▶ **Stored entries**
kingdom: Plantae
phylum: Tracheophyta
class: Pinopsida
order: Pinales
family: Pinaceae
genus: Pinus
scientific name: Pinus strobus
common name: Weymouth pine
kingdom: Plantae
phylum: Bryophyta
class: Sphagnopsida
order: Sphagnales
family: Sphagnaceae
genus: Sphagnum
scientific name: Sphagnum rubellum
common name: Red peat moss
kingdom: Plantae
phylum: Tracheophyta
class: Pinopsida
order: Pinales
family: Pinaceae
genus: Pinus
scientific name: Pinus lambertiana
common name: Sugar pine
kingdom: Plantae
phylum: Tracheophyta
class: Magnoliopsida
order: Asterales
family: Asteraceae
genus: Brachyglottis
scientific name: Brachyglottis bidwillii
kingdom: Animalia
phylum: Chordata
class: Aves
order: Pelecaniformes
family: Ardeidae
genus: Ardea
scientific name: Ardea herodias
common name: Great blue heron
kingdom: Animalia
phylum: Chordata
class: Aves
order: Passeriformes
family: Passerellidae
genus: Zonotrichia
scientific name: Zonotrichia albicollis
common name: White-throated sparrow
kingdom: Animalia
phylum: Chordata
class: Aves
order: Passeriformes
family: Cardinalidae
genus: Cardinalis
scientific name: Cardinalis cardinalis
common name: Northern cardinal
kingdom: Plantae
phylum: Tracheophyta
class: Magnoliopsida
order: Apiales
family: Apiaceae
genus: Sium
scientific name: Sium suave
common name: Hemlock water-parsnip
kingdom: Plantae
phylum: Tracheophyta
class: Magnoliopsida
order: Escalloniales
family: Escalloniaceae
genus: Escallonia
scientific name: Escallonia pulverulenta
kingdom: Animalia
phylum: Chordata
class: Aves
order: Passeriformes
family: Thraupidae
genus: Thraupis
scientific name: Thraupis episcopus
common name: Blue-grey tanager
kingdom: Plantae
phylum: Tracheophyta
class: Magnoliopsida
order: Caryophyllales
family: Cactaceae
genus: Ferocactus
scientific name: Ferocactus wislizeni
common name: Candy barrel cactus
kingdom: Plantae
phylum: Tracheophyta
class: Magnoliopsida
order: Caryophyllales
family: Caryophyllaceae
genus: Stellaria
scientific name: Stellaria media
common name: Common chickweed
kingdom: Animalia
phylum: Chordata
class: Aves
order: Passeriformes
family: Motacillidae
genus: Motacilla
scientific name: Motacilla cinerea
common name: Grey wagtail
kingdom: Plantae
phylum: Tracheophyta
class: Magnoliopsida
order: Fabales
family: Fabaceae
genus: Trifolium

▶ **What the task requires**
Put the lines above into a Markdown table with two columns, Number and Line, giving each line its row number and leaving out any blank lines.

▶ **Finished task**
| Number | Line |
|---|---|
| 1 | kingdom: Plantae |
| 2 | phylum: Tracheophyta |
| 3 | class: Pinopsida |
| 4 | order: Pinales |
| 5 | family: Pinaceae |
| 6 | genus: Pinus |
| 7 | scientific name: Pinus strobus |
| 8 | common name: Weymouth pine |
| 9 | kingdom: Plantae |
| 10 | phylum: Bryophyta |
| 11 | class: Sphagnopsida |
| 12 | order: Sphagnales |
| 13 | family: Sphagnaceae |
| 14 | genus: Sphagnum |
| 15 | scientific name: Sphagnum rubellum |
| 16 | common name: Red peat moss |
| 17 | kingdom: Plantae |
| 18 | phylum: Tracheophyta |
| 19 | class: Pinopsida |
| 20 | order: Pinales |
| 21 | family: Pinaceae |
| 22 | genus: Pinus |
| 23 | scientific name: Pinus lambertiana |
| 24 | common name: Sugar pine |
| 25 | kingdom: Plantae |
| 26 | phylum: Tracheophyta |
| 27 | class: Magnoliopsida |
| 28 | order: Asterales |
| 29 | family: Asteraceae |
| 30 | genus: Brachyglottis |
| 31 | scientific name: Brachyglottis bidwillii |
| 32 | kingdom: Animalia |
| 33 | phylum: Chordata |
| 34 | class: Aves |
| 35 | order: Pelecaniformes |
| 36 | family: Ardeidae |
| 37 | genus: Ardea |
| 38 | scientific name: Ardea herodias |
| 39 | common name: Great blue heron |
| 40 | kingdom: Animalia |
| 41 | phylum: Chordata |
| 42 | class: Aves |
| 43 | order: Passeriformes |
| 44 | family: Passerellidae |
| 45 | genus: Zonotrichia |
| 46 | scientific name: Zonotrichia albicollis |
| 47 | common name: White-throated sparrow |
| 48 | kingdom: Animalia |
| 49 | phylum: Chordata |
| 50 | class: Aves |
| 51 | order: Passeriformes |
| 52 | family: Cardinalidae |
| 53 | genus: Cardinalis |
| 54 | scientific name: Cardinalis cardinalis |
| 55 | common name: Northern cardinal |
| 56 | kingdom: Plantae |
| 57 | phylum: Tracheophyta |
| 58 | class: Magnoliopsida |
| 59 | order: Apiales |
| 60 | family: Apiaceae |
| 61 | genus: Sium |
| 62 | scientific name: Sium suave |
| 63 | common name: Hemlock water-parsnip |
| 64 | kingdom: Plantae |
| 65 | phylum: Tracheophyta |
| 66 | class: Magnoliopsida |
| 67 | order: Escalloniales |
| 68 | family: Escalloniaceae |
| 69 | genus: Escallonia |
| 70 | scientific name: Escallonia pulverulenta |
| 71 | kingdom: Animalia |
| 72 | phylum: Chordata |
| 73 | class: Aves |
| 74 | order: Passeriformes |
| 75 | family: Thraupidae |
| 76 | genus: Thraupis |
| 77 | scientific name: Thraupis episcopus |
| 78 | common name: Blue-grey tanager |
| 79 | kingdom: Plantae |
| 80 | phylum: Tracheophyta |
| 81 | class: Magnoliopsida |
| 82 | order: Caryophyllales |
| 83 | family: Cactaceae |
| 84 | genus: Ferocactus |
| 85 | scientific name: Ferocactus wislizeni |
| 86 | common name: Candy barrel cactus |
| 87 | kingdom: Plantae |
| 88 | phylum: Tracheophyta |
| 89 | class: Magnoliopsida |
| 90 | order: Caryophyllales |
| 91 | family: Caryophyllaceae |
| 92 | genus: Stellaria |
| 93 | scientific name: Stellaria media |
| 94 | common name: Common chickweed |
| 95 | kingdom: Animalia |
| 96 | phylum: Chordata |
| 97 | class: Aves |
| 98 | order: Passeriformes |
| 99 | family: Motacillidae |
| 100 | genus: Motacilla |
| 101 | scientific name: Motacilla cinerea |
| 102 | common name: Grey wagtail |
| 103 | kingdom: Plantae |
| 104 | phylum: Tracheophyta |
| 105 | class: Magnoliopsida |
| 106 | order: Fabales |
| 107 | family: Fabaceae |
| 108 | genus: Trifolium |